### Input
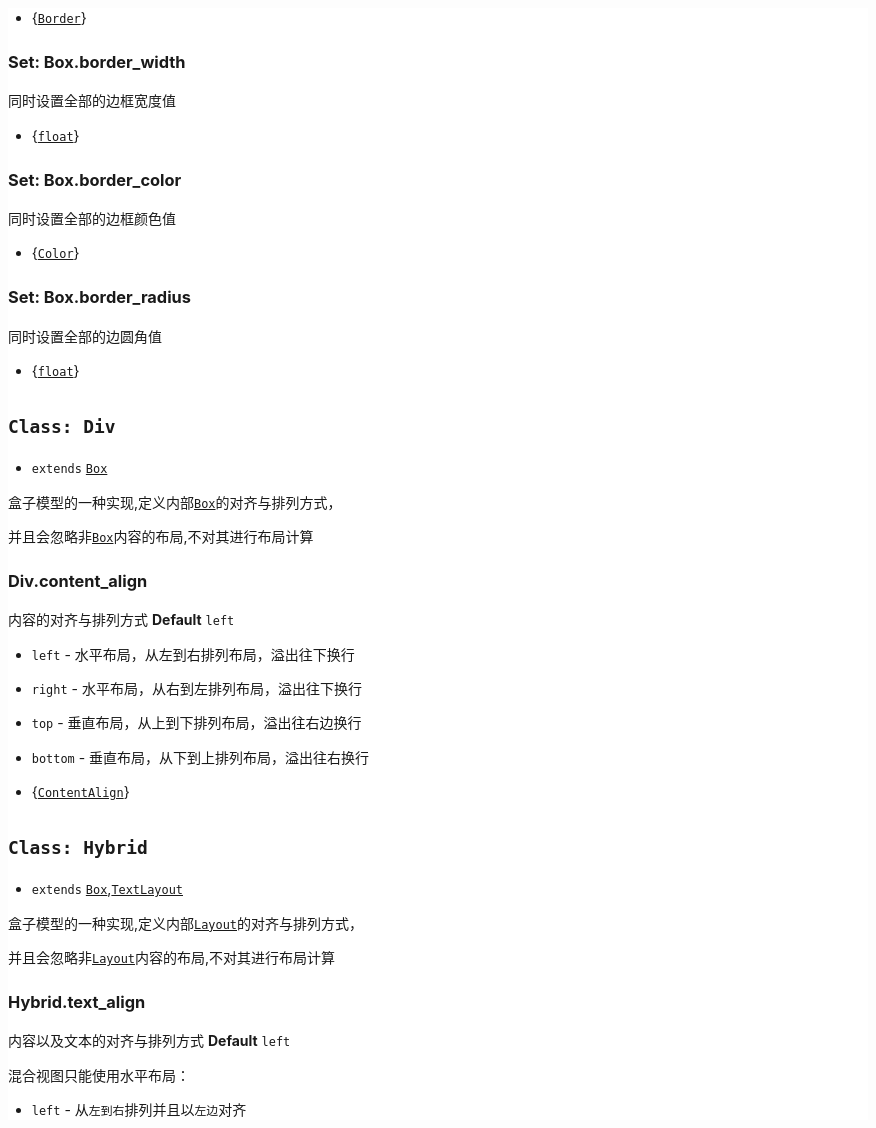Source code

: * {[`Border`]}

### Set: Box.border_width 

同时设置全部的边框宽度值

* {[`float`]}

### Set: Box.border_color 

同时设置全部的边框颜色值

* {[`Color`]}

### Set: Box.border_radius 

同时设置全部的边圆角值

* {[`float`]}


## `Class: Div`
* `extends` [`Box`]

盒子模型的一种实现,定义内部[`Box`]的对齐与排列方式，

并且会忽略非[`Box`]内容的布局,不对其进行布局计算

### Div.content_align 

内容的对齐与排列方式 **Default** `left`

* `left`   - 水平布局，从左到右排列布局，溢出往下换行

* `right`  - 水平布局，从右到左排列布局，溢出往下换行

* `top`    - 垂直布局，从上到下排列布局，溢出往右边换行

* `bottom` - 垂直布局，从下到上排列布局，溢出往右换行

* {[`ContentAlign`]}


## `Class: Hybrid`
* `extends` [`Box`],[`TextLayout`]

盒子模型的一种实现,定义内部[`Layout`]的对齐与排列方式，

并且会忽略非[`Layout`]内容的布局,不对其进行布局计算

### Hybrid.text_align 

内容以及文本的对齐与排列方式 **Default** `left`

混合视图只能使用水平布局：

* `left` - 从`左到右`排列并且以`左边`对齐


[`Class`]: https://developer.mozilla.org/en-US/docs/Web/JavaScript/Reference/Classes
[`Object`]: https://developer.mozilla.org/en-US/docs/Web/JavaScript/Reference/Global_Objects/Object
[`Array`]: https://developer.mozilla.org/en-US/docs/Web/JavaScript/Reference/Global_Objects/Array
[`Function`]: https://developer.mozilla.org/en-US/docs/Web/JavaScript/Reference/Global_Objects/Function
[`Date`]: https://developer.mozilla.org/en-US/docs/Web/JavaScript/Reference/Global_Objects/Date
[`RegExp`]: https://developer.mozilla.org/en-US/docs/Web/JavaScript/Reference/Global_Objects/RegExp
[`ArrayBuffer`]: https://developer.mozilla.org/en-US/docs/Web/JavaScript/Reference/Global_Objects/ArrayBuffer
[`TypedArray`]: https://developer.mozilla.org/en-US/docs/Web/JavaScript/Reference/Global_Objects/TypedArray
[`String`]: https://developer.mozilla.org/en-US/docs/Web/JavaScript/Reference/Global_Objects/String
[`Number`]: https://developer.mozilla.org/en-US/docs/Web/JavaScript/Reference/Global_Objects/Number
[`Boolean`]: https://developer.mozilla.org/en-US/docs/Web/JavaScript/Reference/Global_Objects/Boolean
[`null`]: https://developer.mozilla.org/en-US/docs/Web/JavaScript/Reference/Global_Objects/null
[`undefined`]: https://developer.mozilla.org/en-US/docs/Web/JavaScript/Reference/Global_Objects/undefined
[`int`]: ../util/native_types.md#int
[`uint`]: ../util/native_types.md#uint
[`int16`]: ../util/native_types.md#int16
[`uint16`]: ../util/native_types.md#uint16
[`int64`]: ../util/native_types.md#int64
[`uint64`]: ../util/native_types.md#uint64
[`float`]: ../util/native_types.md#float
[`double`]: ../util/native_types.md#double
[`bool`]: ../util/native_types.md#bool
[`Mat`]: ../gui/value.md#-class-mat-
[`Vec2`]: ../gui/value.md#-class-vec2-
[`TextAlign`]: ../gui/value.md#-class-textalign-
[`Rect`]: ../gui/value.md#-class-rect-
[`Value`]: ../gui/value.md#-class-value-
[`Border`]: ../gui/value.md#-class-border-
[`Color`]: ../gui/value.md#-class-color-
[`Direction`]: ../gui/value.md#-class-direction-
[`Action`]: ../gui/action.md#-class-action-
[`KeyframeAction`]: ../gui/action.md#-class-keyframeaction-
[`action.create(json)`]: ../gui/action.md#create-json-parent-
[`action.transition(view,style,delay,cb)`]: ../gui/action.md#transition-view-style-delay-cb-
[`atom_px`]: ../gui/display_port.md#get-atom_px
[`next_frame(cb)`]: ../gui/display_port.md#next_frame-cb-
[`New()`]: ../gui/ctr.md#new-parent-args-
[`CSS()`]: ../gui/css.md#css-sheets-
[`DisplayPort`]: ../gui/display_port.md#-class-displayport-
[`GUIApplication`]: ../gui/app.md#-class-guiapplication-
[`ViewController`]: ../gui/ctr.md#-class-viewcontroller-
[`HighlightedStatus`]: ../gui/event.md#-enum-highlightedstatus-
[`Notification`]: ../util/event.md#-class-notification-
[`TextFont`]: ../gui/gui.md#-class-textfont-
[`TextLayout`]: ../gui/gui.md#-class-textlayout-
[`View`]: ../gui/gui.md#-class-view-
[`Sprite`]: ../gui/gui.md#-class-sprite-
[`Layout`]: ../gui/gui.md#-class-layout-
[`Span`]: ../gui/gui.md#-class-span-
[`Box`]: ../gui/gui.md#-class-box-
[`Div`]: ../gui/gui.md#-class-div-
[`Hybrid`]:  ../gui/gui.md#-class-hybrid-
[`Limit`]:  ../gui/gui.md#-class-limit-
[`Indep`]:  ../gui/gui.md#-class-indep-
[`LimitIndep`]:  ../gui/gui.md#-class-limitindep-
[`Image`]:  ../gui/gui.md#-class-hybrid-
[`SelectPanel`]:  ../gui/gui.md#-class-panel-
[`Root`]:  ../gui/gui.md#-class-root-
[`BasicScroll`]: ../gui/gui.md#-class-basicscroll-
[`Scroll`]: ../gui/gui.md#-class-scroll-
[`Button`]: ../gui/gui.md#-class-button-
[`Text`]: ../gui/gui.md#-class-text-
[`Input`]: ../gui/gui.md#-class-input-
[`Textarea`]: ../gui/gui.md#-class-textarea-
[`TextNode`]: ../gui/gui.md#-class-textnode-
[`Label`]: ../gui/gui.md#-class-label-
[`Trap in Layout`]: ../gui/gui.md#trap-in-layout
[`reader`]: ../util/reader.md
[`$(path)`]: ../util/global.md#__path-path-
[`Repeat`]: ../gui/value.md#-class-repeat-
[`ContentAlign`]: ../gui/value.md#-class-contentalign-
[`Limit.min_width`]: ../gui/gui.md#limit-min_width
[`Limit.min_height`]: ../gui/gui.md#limit-min_height
[`Limit.max_width`]: ../gui/gui.md#limit-max_width
[`Limit.max_height`]: ../gui/gui.md#limit-max_height
[`Curve`]: ../gui/value.md#-class-curve-
[`TextColor`]: ../gui/value.md#-class-textcolor-
[`TextSize`]: ../gui/value.md#-class-textsize-
[`TextStyle`]: ../gui/value.md#-class-textstyle-
[`TextFamily`]: ../gui/value.md#-class-textfamily-
[`TextShadow`]: ../gui/value.md#-class-textshadow-
[`TextLineHeight`]: ../gui/value.md#-class-textlineheight-
[`TextDecoration`]: ../gui/value.md#-class-textwecoration-
[`TextOverflow`]: ../gui/value.md#-class-textoverflow-
[`TextWhiteSpace`]: ../gui/value.md#-class-textwhitespace-
[`KeyboardType`]: ../gui/value.md#-class-Keyboardtype-
[`KeyboardReturnType`]: ../gui/value.md#-class-keyboardreturntype-
[`Align`]:  ../gui/value.md#-class-align-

### Problem requirements
List all lines in the material containing the string "不对其进行布局计算".

### Final answer
并且会忽略非[`Box`]内容的布局,不对其进行布局计算
并且会忽略非[`Layout`]内容的布局,不对其进行布局计算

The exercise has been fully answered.